Relative to MSC's energy expenses water is cheap.  However, we pay to heat water in our water heaters and much of the cost of harvesting and treating the water we drink is not reflected on the water bill.  When we extract clean water from river or ground water, we leave less and dirtier water behind.  Energy is used to pump and to process each volume of water delivered.  The greater the volume of water that must be processed to treat our wastes, the more expensive it is to treat.  Using only the water one needs, minimizes many associated costs and leaves more good water in the land for the benefits that provides.

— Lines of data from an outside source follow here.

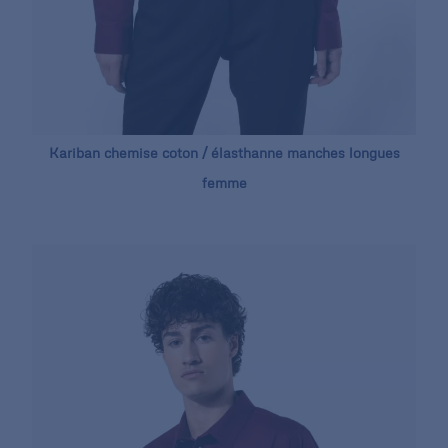
Kariban chemise coton / élasthanne manches longues
femme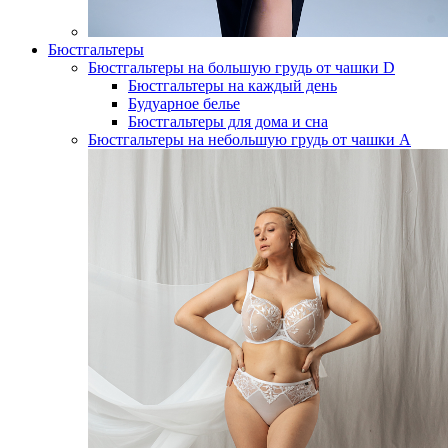
Бюстгальтеры
Бюстгальтеры на большую грудь от чашки D
Бюстгальтеры на каждый день
Будуарное белье
Бюстгальтеры для дома и сна
Бюстгальтеры на небольшую грудь от чашки А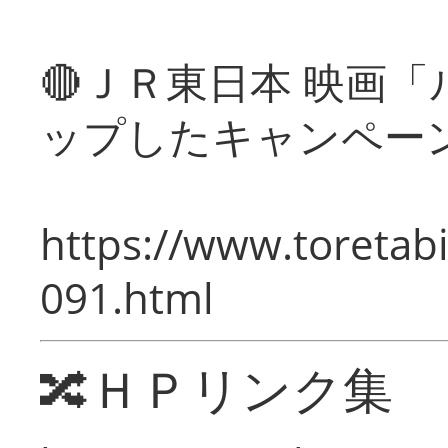
🔴ＪＲ東日本 映画
ップしたキャンペー
https://www.toretabi
091.html
🔀ＨＰリンク集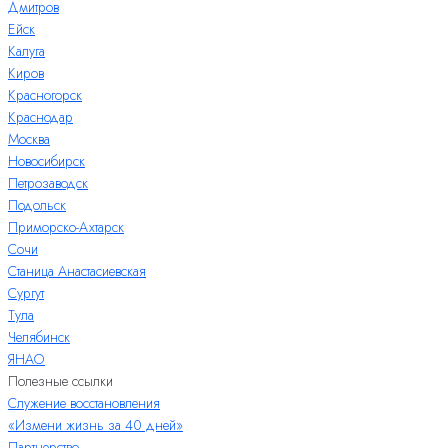
Дмитров
Ейск
Калуга
Киров
Красногорск
Краснодар
Москва
Новосибирск
Петрозаводск
Подольск
Приморско-Ахтарск
Сочи
Станица Анастасиевская
Сургут
Тула
Челябинск
ЯНАО
Полезные ссылки
Служение восстановления
«Измени жизнь за 40 дней»
Партнерство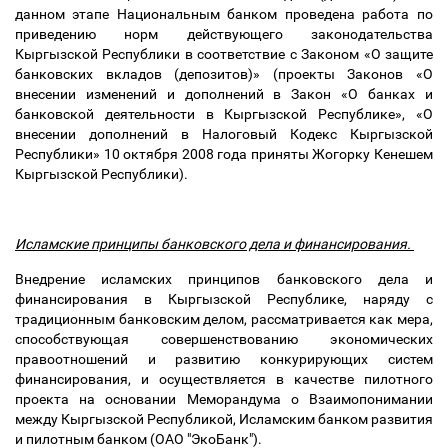
данном этапе Национальным банком проведена работа по
приведению норм действующего законодательства
Кыргызской Республики в соответствие с Законом «О защите
банковских вкладов (депозитов)» (проекты Законов «О
внесении изменений и дополнений в Закон «О банках и
банковской деятельности в Кыргызской Республике», «О
внесении дополнений в Налоговый Кодекс Кыргызской
Республики» 10 октября 2008 года приняты Жогорку Кенешем
Кыргызской Республики).
Исламские принципы банковского дела и финансирования.
Внедрение исламских принципов банковского дела и
финансирования в Кыргызской Республике, наряду с
традиционным банковским делом, рассматривается как мера,
способствующая совершенствованию экономических
правоотношений и развитию конкурирующих систем
финансирования, и осуществляется в качестве пилотного
проекта на основании Меморандума о Взаимопонимании
между Кыргызской Республикой, Исламским банком развития
и пилотным банком (ОАО "ЭкоБанк").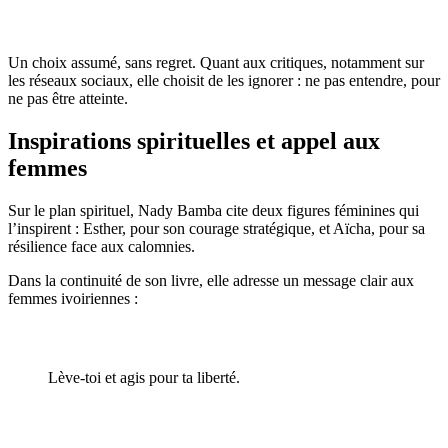
Un choix assumé, sans regret. Quant aux critiques, notamment sur
les réseaux sociaux, elle choisit de les ignorer : ne pas entendre, pour
ne pas être atteinte.
Inspirations spirituelles et appel aux
femmes
Sur le plan spirituel, Nady Bamba cite deux figures féminines qui
l’inspirent : Esther, pour son courage stratégique, et Aïcha, pour sa
résilience face aux calomnies.
Dans la continuité de son livre, elle adresse un message clair aux
femmes ivoiriennes :
Lève-toi et agis pour ta liberté.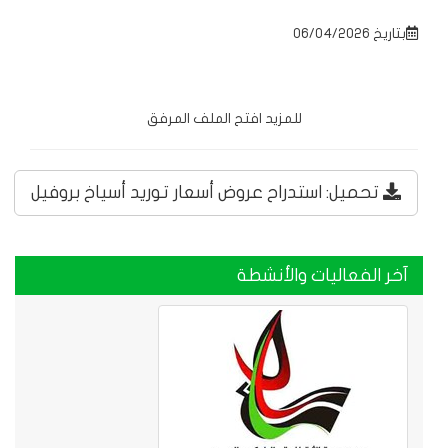
بتاريخ 06/04/2026
للمزيد افتح الملف المرفق
تحميل: استدراح عروض أسعار توريد أسياخ بروفيل
آخر الفعاليات والأنشطة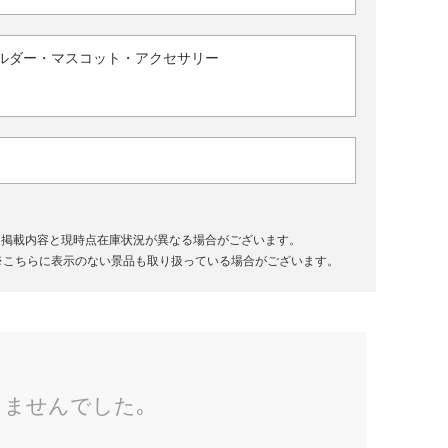
ルダー・マスコット・アクセサリー
、掲載内容と現時点在庫状況が異なる場合がございます。
※こちらに表示のない景品も取り扱っている場合がございます。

Rain barrels provide garden plants water that involved no treatment, and contains no treatment chemicals.  This is better for plants than saltier tap water, and involves minimal treatment costs.  Don't drink this unfiltered water, because it does contain whatever crap flushed off our roofs.  In our gardens, what plants don't take up from the soil can filter slowly to recharge groundwater between rain events.  The barrels capture rain water quickly, preventing pulses of intense runoff that would otherwise move soil that we want where it is and not in a river.  Far more water is captured in the soils of the garden and the lawn, but the barrels allow the land more time during which water can filter into the soil rather than runoff.  When a little more time is all the garden depressions require, the barrels prevent runoff pollution.  When the extra water provided by rain barrels sustains plant health through a brief dry period, these plants can protect the soil, and better speed water uptake by the soil.  We still water vegetables with a hose, but less than we otherwise might.